The exported HTML was not in a good format. It wasn’t consistent and provides little structure for parsing. So I decided to just simply convert it as raw as possible.
I used markdownify
library to convert the HTML into Markdown.
for file in files:
# read file
with open(f'in/{file}', 'r') as f:
text = f.read()
# convert to markdown
md = markdownify.markdownify(text,heading_style='ATX')
date = file.split('_')[0]
file_without_date = '-'.join(file.split('_')[1:])
with open(f'out/{file_without_date}.md', 'w') as f:
f.write(
f'---\n'
f'title:\n'
f'description:\n'
f'category: Uncategorized\n'
f'thumbnail:\n'
f'date: {date}\n'
f'---\n'
)
f.write(md)
I moved all of my exported HTML files into the in
folder of my
Jupyter notebook project. The script will read all of the files in
the in
folder and convert it into Markdown. The Markdown files
will be saved in the out
folder.
The exported HTML file has a filename in the format of YYYY-MM-DD_title.html
.
I removed the date from the filename and use it as the date on the frontmatter
along with some placeholder for the title, description, and thumbnail.
The Manual Stuff
I copied the generated Markdown files into the content/blog
folder
and started to manually edit the frontmatter.

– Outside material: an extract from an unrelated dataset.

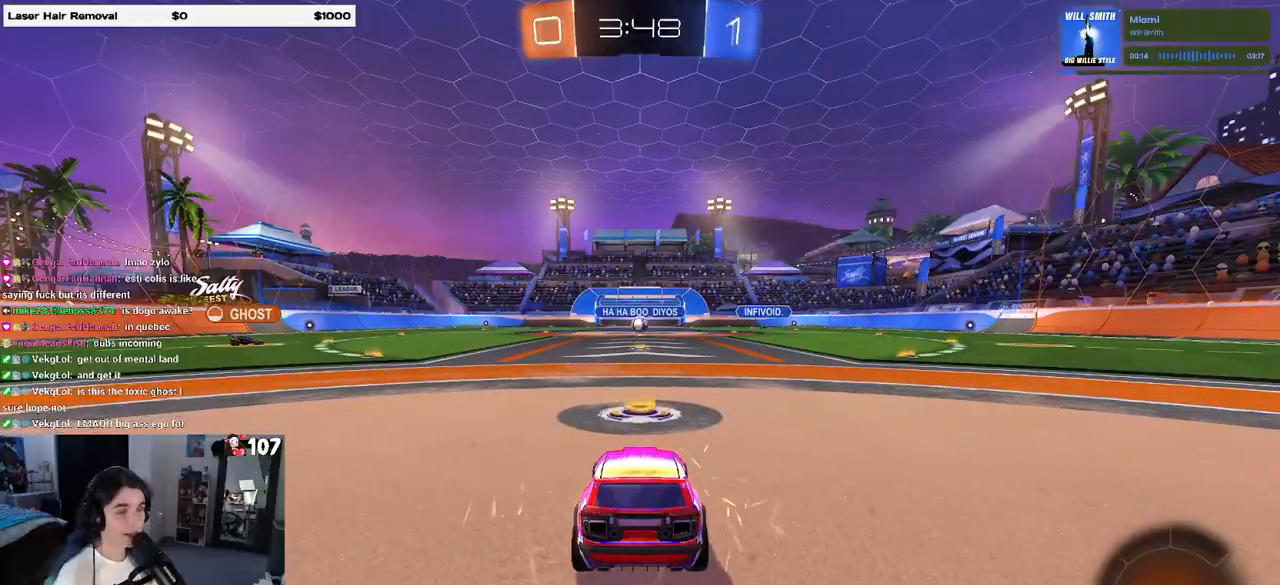
{"buttons": [], "left_stick": "center", "right_stick": "center", "events": []}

I can try parsing the HTML to get the title, description, and thumbnail;
but it’s not worth the effort as I would still need to do some
editing on the Markdown files anyway like adding the <!--more-->
tag
and fixing the image links and some formatting.
The
<!--more-->
tag is used to indicate the part of the post that will be shown as an excerpt on the blog page.
Conclusion
I’m glad that I finally finished migrating all of my posts from Medium. It was a straightforward process but still requires some manual work.
Now that I finished the migration, it’s time to write some new posts.